Start of DATASET EXTRACT

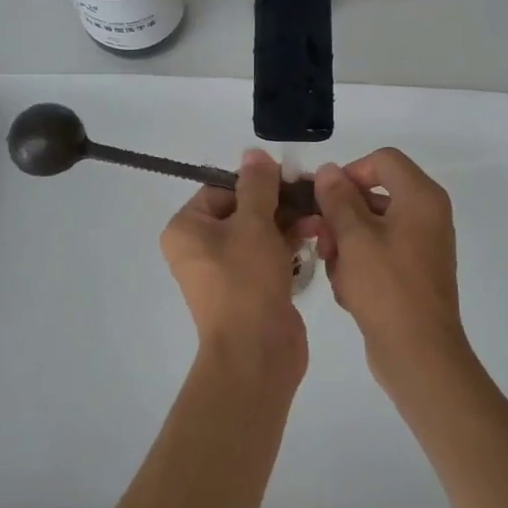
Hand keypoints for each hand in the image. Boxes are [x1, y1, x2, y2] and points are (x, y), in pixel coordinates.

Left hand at [160, 151, 308, 383]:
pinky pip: (267, 257)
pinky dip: (288, 246)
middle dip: (278, 203)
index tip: (291, 178)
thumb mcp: (254, 224)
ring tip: (320, 217)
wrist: (256, 353)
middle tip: (312, 194)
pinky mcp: (249, 289)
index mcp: (187, 229)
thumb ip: (257, 185)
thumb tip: (253, 153)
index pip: (221, 189)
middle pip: (242, 210)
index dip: (256, 182)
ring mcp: (225, 271)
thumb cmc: (246, 281)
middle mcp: (200, 248)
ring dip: (288, 223)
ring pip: (259, 234)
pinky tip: (316, 237)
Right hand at [311, 149, 470, 388]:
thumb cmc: (386, 288)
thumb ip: (337, 198)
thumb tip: (329, 170)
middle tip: (323, 242)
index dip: (350, 173)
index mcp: (421, 197)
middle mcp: (426, 215)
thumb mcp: (354, 237)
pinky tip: (348, 291)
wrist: (418, 354)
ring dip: (345, 245)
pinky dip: (358, 266)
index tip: (326, 200)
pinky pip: (377, 253)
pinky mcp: (412, 272)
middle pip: (373, 195)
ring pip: (369, 227)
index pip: (382, 160)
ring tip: (337, 273)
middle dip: (341, 217)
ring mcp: (421, 245)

End of DATASET EXTRACT

Print exactly, and only, the lines running from the one that contains "middle tip: (312, 194)" to the last line of the records above.

▸ SOLUTION TO THE PROBLEM
middle tip: (312, 194)
pinky mcp: (249, 289)
index mcp: (187, 229)
thumb ip: (257, 185)
thumb tip: (253, 153)
index pip: (221, 189)
middle pip: (242, 210)
index dip: (256, 182)
ring mcp: (225, 271)
thumb cmc: (246, 281)
middle mcp: (200, 248)
ring dip: (288, 223)
ring pip: (259, 234)
pinky tip: (316, 237)
Right hand at [311, 149, 470, 388]:
thumb cmc: (386, 288)
thumb ip: (337, 198)
thumb tip: (329, 170)
middle tip: (323, 242)
index dip: (350, 173)
index mcp: (421, 197)
middle mcp: (426, 215)
thumb mcp: (354, 237)
pinky tip: (348, 291)
wrist: (418, 354)
ring dip: (345, 245)
pinky dip: (358, 266)
index tip: (326, 200)
pinky pip: (377, 253)
pinky mcp: (412, 272)
middle pip: (373, 195)
ring pip: (369, 227)
index pip: (382, 160)
ring tip: (337, 273)
middle dip: (341, 217)
ring mcp: (421, 245)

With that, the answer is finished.